Installation

This package is tested on Linux/Windows/Mac OS X. Pre-built binaries should be available for platform-specific dependencies. No manual compilation should be needed.

For end users who simply want to use or run scripts depending on ASPIRE, installing the aspire package from PyPI is sufficient.

Note

Installing the package installs ASPIRE to the site-packages folder of your active environment. This is only desirable if you are not going to be doing any development on ASPIRE, and only intend to run scripts that depend on the ASPIRE package.

For those who wish to develop, we recommend starting with the instructions on our README (copied below). Additionally some more advanced instructions are provided here for installing with software and hardware optimizations. Although not explicitly required, For developers and users not confident in software management the use of conda is strongly encouraged.

Install Conda

To follow the suggested installation, you will need to install Conda for Python3, either Anaconda or Miniconda, click on the right distribution to view Conda’s installation instructions.

Note

If you’re not sure which distribution is right for you, go with Miniconda

Getting Started - Installation

Python 3.8 is used as an example, but the same procedure should work for any of our supported Python versions 3.8-3.11. Below we pip install the aspire package using the -e flag to install the project in editable mode. The ".[dev]" command installs aspire from the local path with additional development tools such as pytest and Jupyter Notebook. See the pip documentation for more details on using pip install.

# Clone the code
git clone https://github.com/ComputationalCryoEM/ASPIRE-Python.git
cd ASPIRE-Python

# Create a fresh environment
conda create --name aspire python=3.8 pip

# Enable the environment
conda activate aspire

# Install the ``aspire`` package from the checked out code
# with the additional ``dev`` extension.
pip install -e ".[dev]"

Note

Required dependent packages supporting Python 3.11 are currently only supported on Linux.

Test the package

Make sure all unit tests run correctly by doing:

pytest

Tests currently take around 15 minutes to run, but this depends on your specific machine’s resources and configuration.

Optimized Numerical Backends

For advanced users, conda provides optimized numerical backends that offer significant performance improvements on appropriate machines. The backends accelerate the performance of numpy, scipy, and scikit packages. ASPIRE ships several environment*.yml files which define tested package versions along with these optimized numerical installations.

The default environment-default.yml does not force a specific backend, instead relying on conda to select something reasonable. In the case of an Intel machine, the default conda install will automatically install some optimizations for you.
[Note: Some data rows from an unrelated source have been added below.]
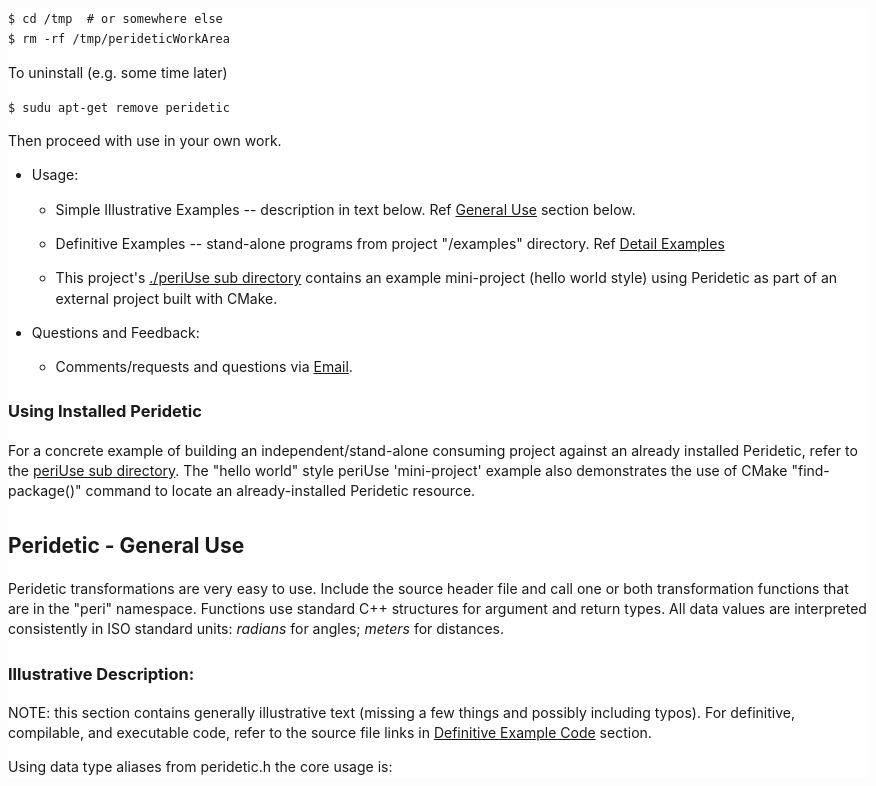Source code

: 	$ cd /tmp  # or somewhere else
	$ rm -rf /tmp/perideticWorkArea

To uninstall (e.g. some time later)

	$ sudu apt-get remove peridetic


Then proceed with use in your own work.

* Usage:

	* Simple Illustrative Examples -- description in text below.
		Ref [General Use](#General-Use) section below.

	* Definitive Examples -- stand-alone programs from project
		"/examples" directory.
		Ref [Detail Examples](#Definitive-Example-Code)

	* This project's [./periUse sub directory](#Using-Installed)
		contains an example mini-project (hello world style) using
		Peridetic as part of an external project built with CMake.

* Questions and Feedback:

	* Comments/requests and questions
		via [Email](mailto://peridetic@stellacore.com).


### Using Installed Peridetic <a id=Using-Installed></a>

For a concrete example of building an independent/stand-alone consuming
project against an already installed Peridetic, refer to the
[periUse sub directory](./periUse/README.md).
The "hello world" style  periUse 'mini-project' example also demonstrates
the use of CMake "find-package()" command to locate an already-installed
Peridetic resource.



## Peridetic - General Use <a id=General-Use></a>

Peridetic transformations are very easy to use. Include the source
header file and call one or both transformation functions that are in the
"peri" namespace. Functions use standard C++ structures for argument and
return types. All data values are interpreted consistently in ISO standard
units: _radians_ for angles; _meters_ for distances.

### Illustrative Description: <a id=Illustrative-Example></a>

NOTE: this section contains generally illustrative text (missing a
few things and possibly including typos).
For definitive, compilable, and executable code, refer to the source file
links in [Definitive Example Code](#Definitive-Example-Code) section.

Using data type aliases from peridetic.h the core usage is:
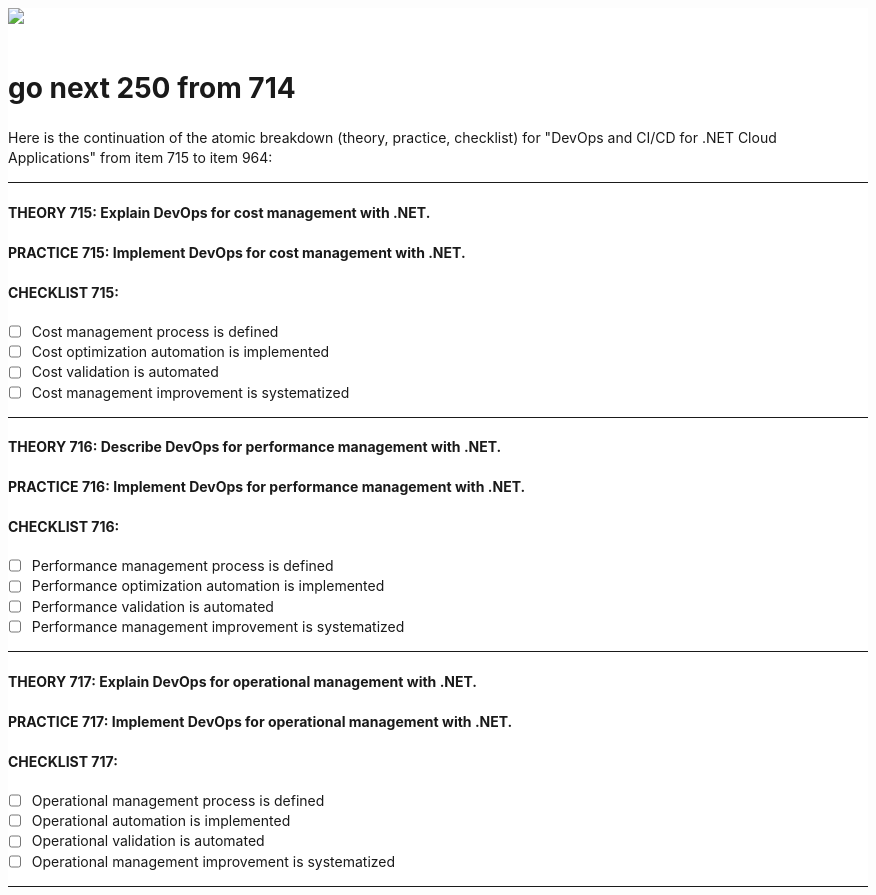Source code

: <img src="https://r2cdn.perplexity.ai/pplx-full-logo-primary-dark%402x.png" class="logo" width="120"/>

# go next 250 from 714

Here is the continuation of the atomic breakdown (theory, practice, checklist) for "DevOps and CI/CD for .NET Cloud Applications" from item 715 to item 964:

---

#### THEORY 715: Explain DevOps for cost management with .NET.

#### PRACTICE 715: Implement DevOps for cost management with .NET.

#### CHECKLIST 715:

- [ ] Cost management process is defined
- [ ] Cost optimization automation is implemented
- [ ] Cost validation is automated
- [ ] Cost management improvement is systematized

---

#### THEORY 716: Describe DevOps for performance management with .NET.

#### PRACTICE 716: Implement DevOps for performance management with .NET.

#### CHECKLIST 716:

- [ ] Performance management process is defined
- [ ] Performance optimization automation is implemented
- [ ] Performance validation is automated
- [ ] Performance management improvement is systematized

---

#### THEORY 717: Explain DevOps for operational management with .NET.

#### PRACTICE 717: Implement DevOps for operational management with .NET.

#### CHECKLIST 717:

- [ ] Operational management process is defined
- [ ] Operational automation is implemented
- [ ] Operational validation is automated
- [ ] Operational management improvement is systematized

---
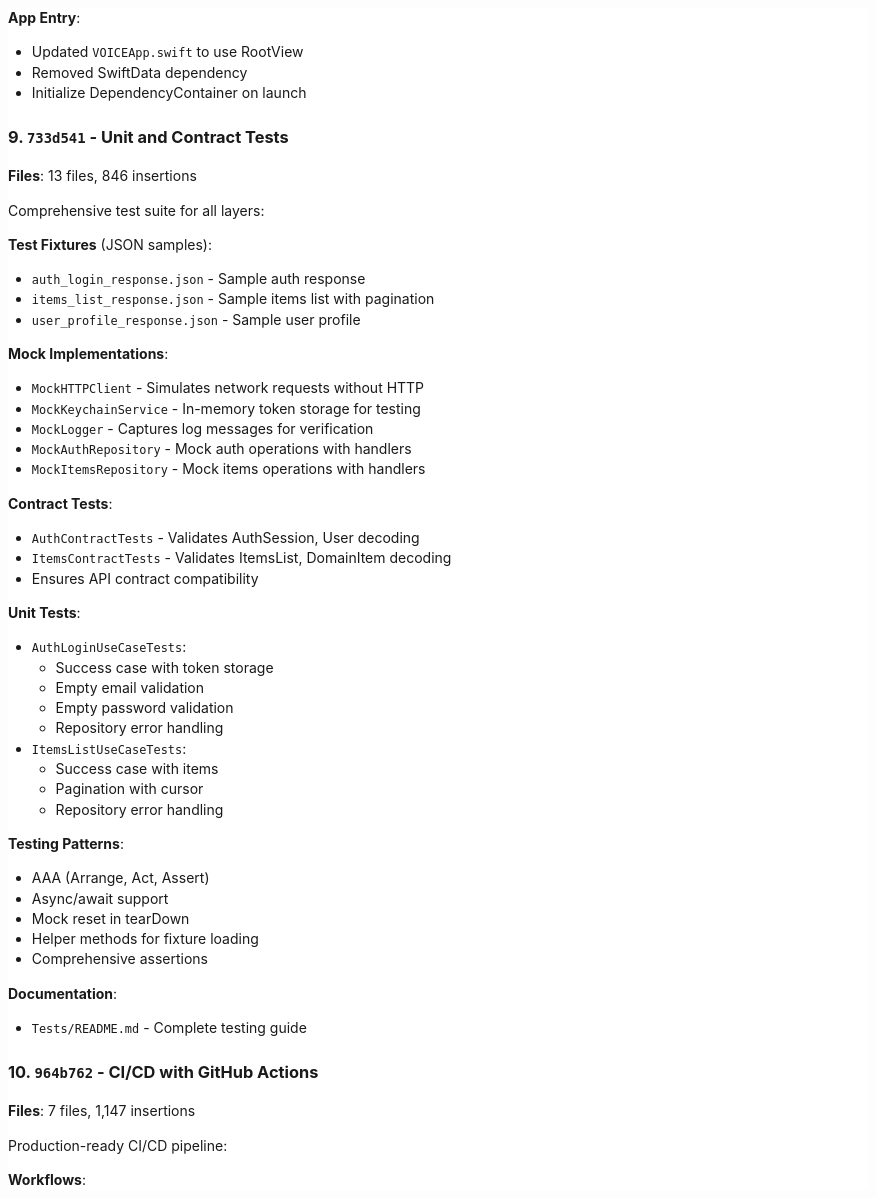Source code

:**App Entry**:
- Updated `VOICEApp.swift` to use RootView
- Removed SwiftData dependency
- Initialize DependencyContainer on launch

### 9. `733d541` - Unit and Contract Tests
**Files**: 13 files, 846 insertions

Comprehensive test suite for all layers:

**Test Fixtures** (JSON samples):
- `auth_login_response.json` - Sample auth response
- `items_list_response.json` - Sample items list with pagination
- `user_profile_response.json` - Sample user profile

**Mock Implementations**:
- `MockHTTPClient` - Simulates network requests without HTTP
- `MockKeychainService` - In-memory token storage for testing
- `MockLogger` - Captures log messages for verification
- `MockAuthRepository` - Mock auth operations with handlers
- `MockItemsRepository` - Mock items operations with handlers

**Contract Tests**:
- `AuthContractTests` - Validates AuthSession, User decoding
- `ItemsContractTests` - Validates ItemsList, DomainItem decoding
- Ensures API contract compatibility

**Unit Tests**:
- `AuthLoginUseCaseTests`:
  - Success case with token storage
  - Empty email validation
  - Empty password validation
  - Repository error handling
- `ItemsListUseCaseTests`:
  - Success case with items
  - Pagination with cursor
  - Repository error handling

**Testing Patterns**:
- AAA (Arrange, Act, Assert)
- Async/await support
- Mock reset in tearDown
- Helper methods for fixture loading
- Comprehensive assertions

**Documentation**:
- `Tests/README.md` - Complete testing guide

### 10. `964b762` - CI/CD with GitHub Actions
**Files**: 7 files, 1,147 insertions

Production-ready CI/CD pipeline:

**Workflows**:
However, these files can be used to specify a specific setup or as the basis for your own customized conda environment.

Suggested Conda Environments

Architecture

Recommended Environment File

Default

environment-default.yml

Intel x86_64

environment-intel.yml

AMD x86_64

environment-openblas.yml

Apple M1

environment-accelerate.yml

Using any of these environments follows the same pattern outlined below. As an example to specify using the accelerate backend on an M1 laptop:

cd ASPIRE-Python
conda env create -f environment-accelerate.yml --name aspire_acc
conda activate aspire_acc
pip install -e ".[dev]"

Installing GPU Extensions

ASPIRE does support using a GPU, depending on several external packages. The collection of GPU extensions can be installed using pip. Extensions are grouped based on CUDA versions. To find the CUDA driver version, run nvidia-smi on the intended system.
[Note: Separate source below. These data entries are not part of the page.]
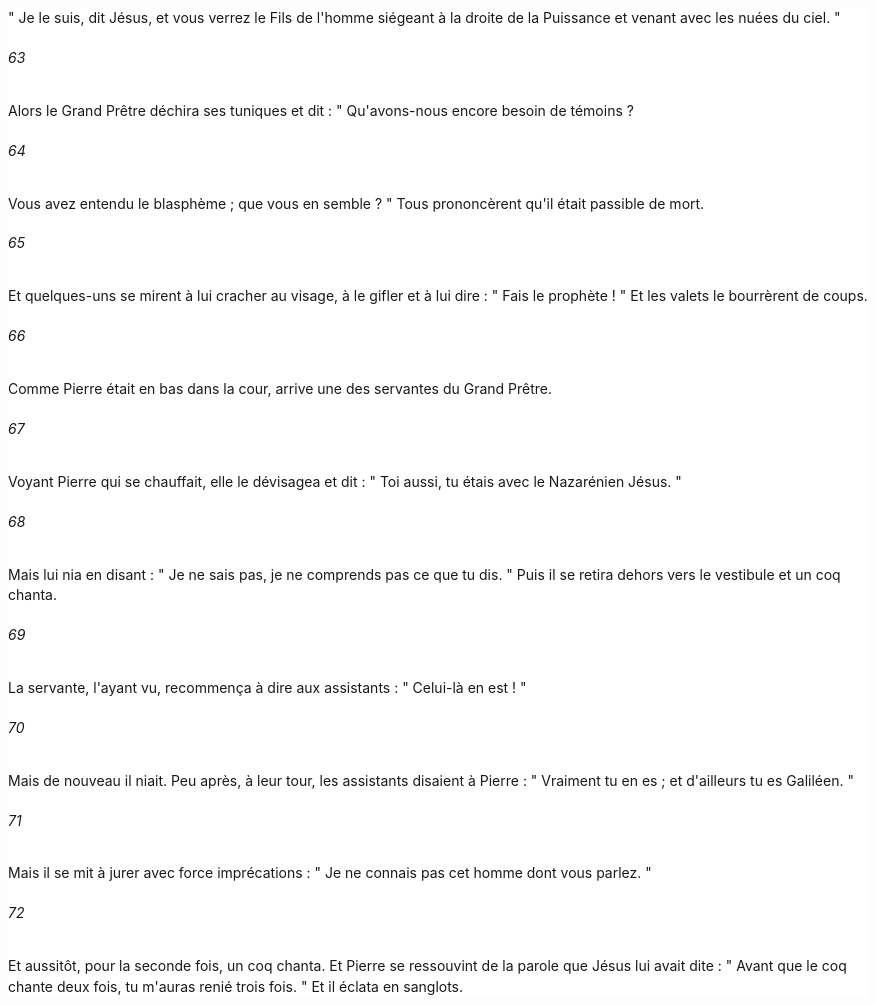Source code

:" Je le suis, dit Jésus, et vous verrez le Fils de l'homme siégeant à la droite de la Puissance et venant avec les nuées du ciel. " 
###### 63
Alors le Grand Prêtre déchira ses tuniques et dit : " Qu'avons-nous encore besoin de témoins ? 
###### 64
Vous avez entendu le blasphème ; que vous en semble ? " Tous prononcèrent qu'il était passible de mort. 
###### 65
Et quelques-uns se mirent à lui cracher au visage, à le gifler et à lui dire : " Fais le prophète ! " Et les valets le bourrèrent de coups. 
###### 66
Comme Pierre était en bas dans la cour, arrive une des servantes du Grand Prêtre. 
###### 67
Voyant Pierre qui se chauffait, elle le dévisagea et dit : " Toi aussi, tu étais avec le Nazarénien Jésus. " 
###### 68
Mais lui nia en disant : " Je ne sais pas, je ne comprends pas ce que tu dis. " Puis il se retira dehors vers le vestibule et un coq chanta. 
###### 69
La servante, l'ayant vu, recommença à dire aux assistants : " Celui-là en est ! " 
###### 70
Mais de nouveau il niait. Peu après, à leur tour, les assistants disaient à Pierre : " Vraiment tu en es ; et d'ailleurs tu es Galiléen. " 
###### 71
Mais il se mit à jurer avec force imprécations : " Je ne connais pas cet homme dont vous parlez. " 
###### 72
Et aussitôt, pour la seconde fois, un coq chanta. Et Pierre se ressouvint de la parole que Jésus lui avait dite : " Avant que le coq chante deux fois, tu m'auras renié trois fois. " Et il éclata en sanglots. 
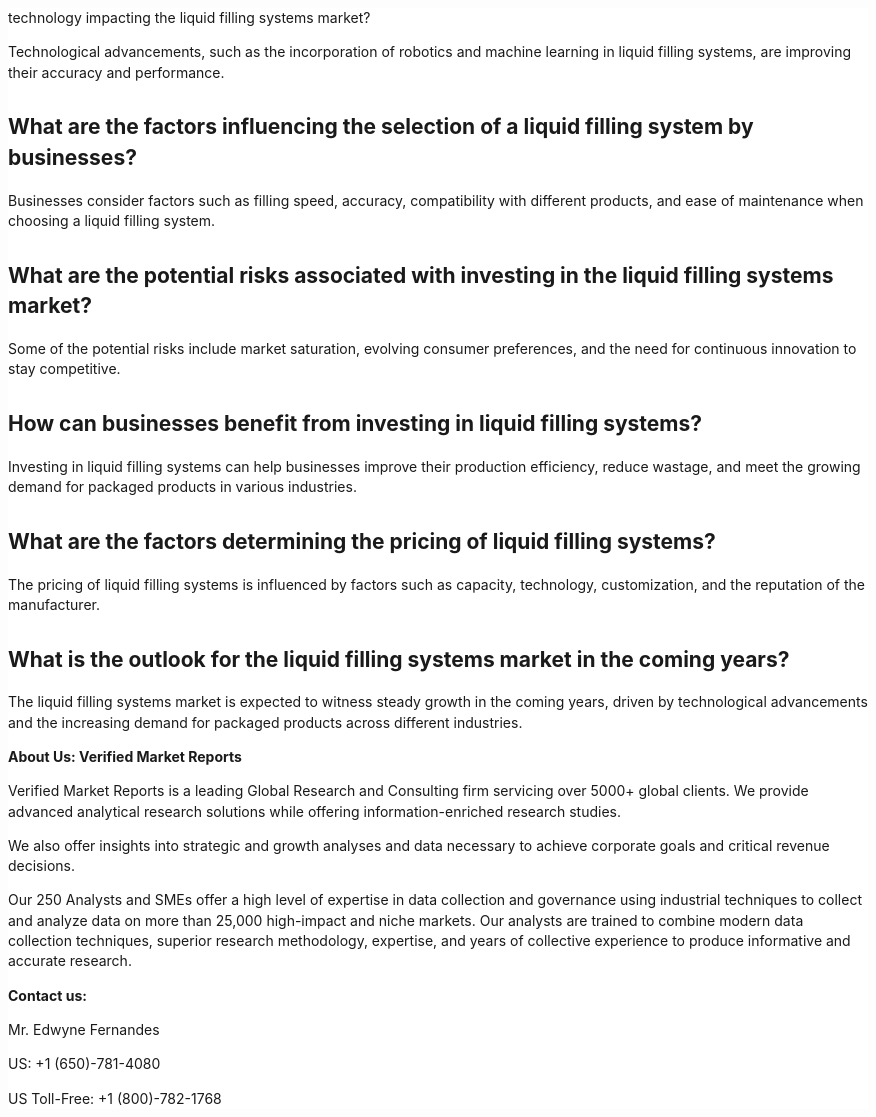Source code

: technology impacting the liquid filling systems market?</h2><p>Technological advancements, such as the incorporation of robotics and machine learning in liquid filling systems, are improving their accuracy and performance.</p><h2>What are the factors influencing the selection of a liquid filling system by businesses?</h2><p>Businesses consider factors such as filling speed, accuracy, compatibility with different products, and ease of maintenance when choosing a liquid filling system.</p><h2>What are the potential risks associated with investing in the liquid filling systems market?</h2><p>Some of the potential risks include market saturation, evolving consumer preferences, and the need for continuous innovation to stay competitive.</p><h2>How can businesses benefit from investing in liquid filling systems?</h2><p>Investing in liquid filling systems can help businesses improve their production efficiency, reduce wastage, and meet the growing demand for packaged products in various industries.</p><h2>What are the factors determining the pricing of liquid filling systems?</h2><p>The pricing of liquid filling systems is influenced by factors such as capacity, technology, customization, and the reputation of the manufacturer.</p><h2>What is the outlook for the liquid filling systems market in the coming years?</h2><p>The liquid filling systems market is expected to witness steady growth in the coming years, driven by technological advancements and the increasing demand for packaged products across different industries.</p></body></html></h3><p id="" class=""><strong>About Us: Verified Market Reports</strong></p><p id="" class="">Verified Market Reports is a leading Global Research and Consulting firm servicing over 5000+ global clients. We provide advanced analytical research solutions while offering information-enriched research studies.</p><p id="" class="">We also offer insights into strategic and growth analyses and data necessary to achieve corporate goals and critical revenue decisions.</p><p id="" class="">Our 250 Analysts and SMEs offer a high level of expertise in data collection and governance using industrial techniques to collect and analyze data on more than 25,000 high-impact and niche markets. Our analysts are trained to combine modern data collection techniques, superior research methodology, expertise, and years of collective experience to produce informative and accurate research.</p><p id="" class=""><strong>Contact us:</strong></p><p id="" class="">Mr. Edwyne Fernandes</p><p id="" class="">US: +1 (650)-781-4080</p><p id="" class="">US Toll-Free: +1 (800)-782-1768</p>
CUDA GPU Extension Versions

CUDA Version

ASPIRE Extension

>=12

gpu-12x

For example, if you have CUDA 12.3 installed on your system, the command below would install GPU packages required for ASPIRE.

# From a local git repo
pip install -e ".[gpu-12x]"

# From PyPI
pip install "aspire[gpu-12x]"

By default if the required GPU extensions are correctly installed, ASPIRE should automatically begin using the GPU calls to our nufft module.
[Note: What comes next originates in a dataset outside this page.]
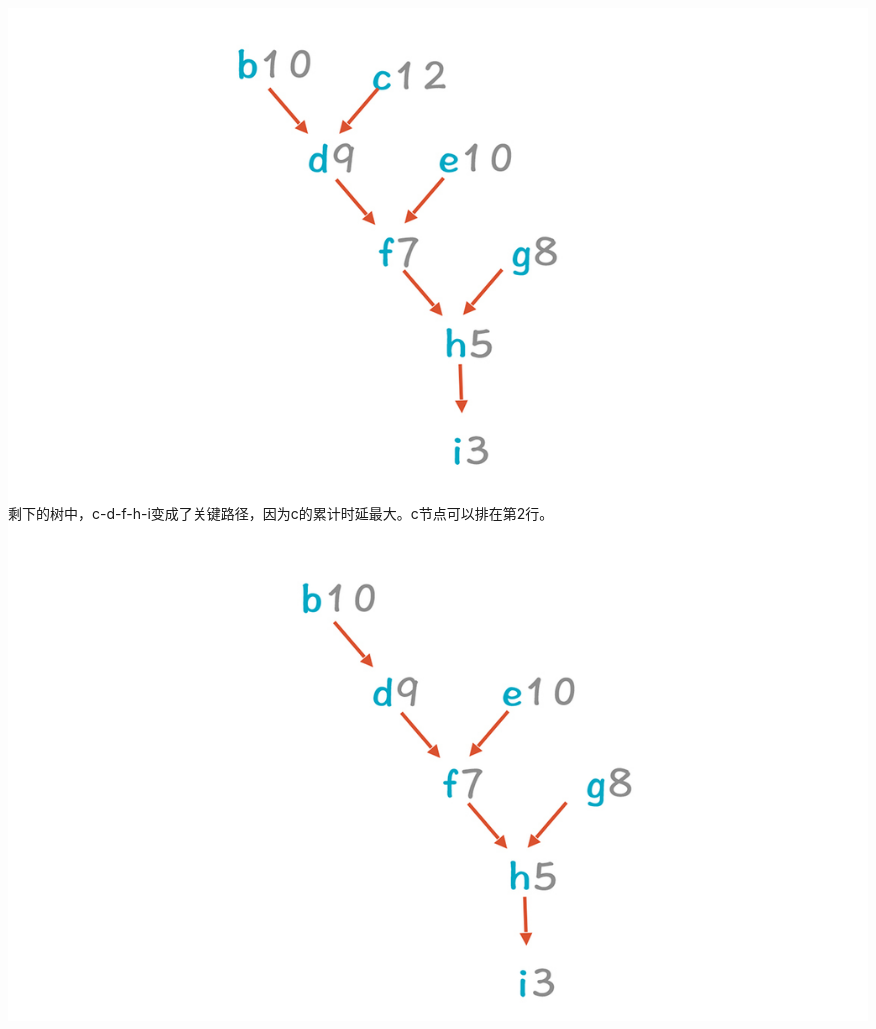 ![](./httpsstatic001geekbangorgresourceimagedaeada26ecdc8469a6b7bb5c10337e17fcea.jpg)

剩下的树中，c-d-f-h-i变成了关键路径，因为c的累计时延最大。c节点可以排在第2行。

![](./httpsstatic001geekbangorgresourceimaged473d411f2990a11676a3765e4c269d9d073.jpg)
Using GPU in other areas of the code is still an experimental feature and requires a minor configuration setting to enable cupy. See the ASPIRE Configuration for details. Because GPU extensions depend on several third party softwares and machines vary wildly, we can only offer limited support if one of the packages has a problem on your system. We are currently expanding GPU code coverage.

Generating Documentation

Sphinx Documentation of the source (a local copy of what you’re looking at right now) can be generated by using the following commands from the root of the code repository.

ASPIRE has both traditional documentation and a gallery of tutorial scripts. To make only the documentation run make html-noplot. The make html command makes the traditonal documentation then runs and renders the gallery/tutorials examples, which takes several minutes.

cd docs

# Parse the code in ``src``
sphinx-apidoc -f -o ./source ../src -H Modules

make html-noplot  # Generate only documentation
# or
make html         # Generate documentation and gallery examples

# To remove any documentation build artifacts
make distclean

The resulting html files can be found at docs/build/html.